When applying filters, not migrating a content item can potentially effect other items that reference it. For example, if a user is not migrated, a workbook owned by that user would normally not be able to migrate without changing the owner or taking other steps to handle the reference. In many cases when a content item is skipped, the intention is to also skip migrating the content items that reference it. For example, if a project is not migrated, you might want to also skip the workbooks and data sources in that project. Cascading a filter allows it to apply to all content items that reference the item being filtered.

Cascading Filters

To have a filter cascade to content items that reference the current item, assign a cascade skip status in a filter. Content items that reference this item will then have the same cascade skip status applied by a default filter when those content types are migrated.

  • Python
  • C#
item.status = FilterStatus.CASCADE_SKIP
item.Status = FilterStatus.CascadeSkip;

See Sample: Filter projects by name for a full example of a cascading filter.

Non-Cascading Filters

To have a filter only apply to the current item, assign a non-cascade skip status in a filter. Content items that reference this item will need to be handled manually through additional filters, mappings, or transformers.

  • Python
  • C#
item.status = FilterStatus.SKIP
item.Status = FilterStatus.Skip;

See Sample: Filter users by site role for a full example of a non-cascading filter.

Filter Ordering and Overriding

Filters run in the order they are registered.
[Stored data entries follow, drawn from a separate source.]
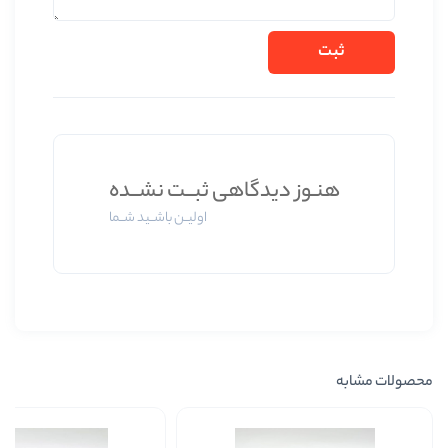
دیدگاهی ثبــت نشــده
اولیــن باشــید شــما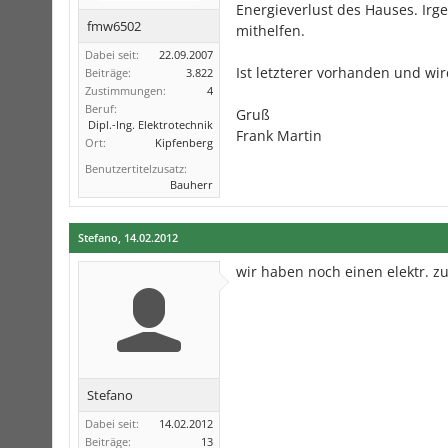
Energieverlust des Hauses. Ir
fmw6502
mithelfen.
Dabei seit:
22.09.2007
Ist letzterer vorhanden und wi
Beiträge:
3.822
Zustimmungen:
4
Beruf:
Gruß
Dipl.-Ing. Elektrotechnik
Frank Martin
Ort:
Kipfenberg
Benutzertitelzusatz:
Bauherr
Stefano
,
14.02.2012
wir haben noch einen elektr. z
Stefano
Dabei seit:
14.02.2012
Beiträge:
13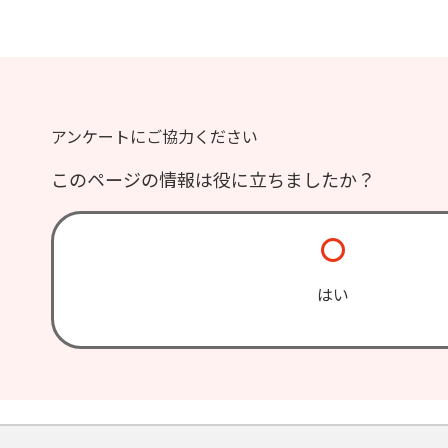
アンケートにご協力ください
このページの情報は役に立ちましたか？
はい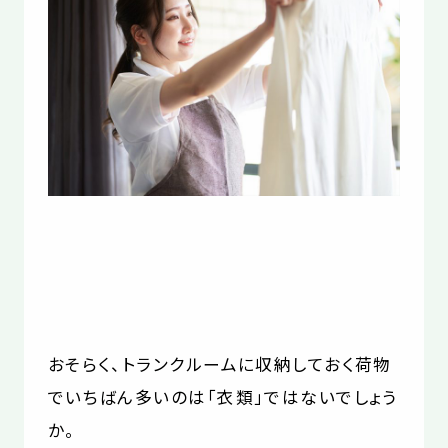
お役立コラム
よくあるご質問
おそらく、トランクルームに収納しておく荷物
でいちばん多いのは「衣類」ではないでしょう
か。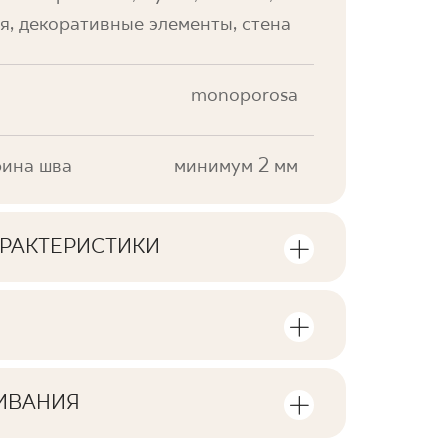
я, декоративные элементы, стена
monoporosa
ина шва
минимум 2 мм
РАКТЕРИСТИКИ
тики продукта
стве единиц продукции и
V0
а упаковку продукта
ИВАНИЯ
F1
лы для скачивания, связанные с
Each filter is run on all items of the content type available to filter, including those marked for exclusion by previous filters. This means that setting the filter status of an item overrides any decisions made by previous filters, including cascading filters from previous content types.

Updating Boolean Filters

In previous versions of Migration SDK filters never cascaded, and used a simple boolean return value to determine whether the filtering content item was migrated or skipped. Filters using these boolean return values continue to function as before. To update these filters to allow them to cascade:

  • Python
  • C#
  • Override the filter method instead of the should_migrate method.
  • Convert the logic of the filter that returns true to either return without modifying the input context, or set the context's status property to FilterStatus.MIGRATE to overwrite previous filters.
  • Convert the logic of the filter that returns false to set the context's status property either to FilterStatus.SKIP or FilterStatus.CASCADE_SKIP.
  • Override the Filter method instead of the ShouldMigrate method.
  • Convert the logic of the filter that returns true to either return without modifying the input context, or set the context's status property to FilterStatus.Migrate to overwrite previous filters.
  • Convert the logic of the filter that returns false to set the context's status property either to FilterStatus.Skip or FilterStatus.CascadeSkip.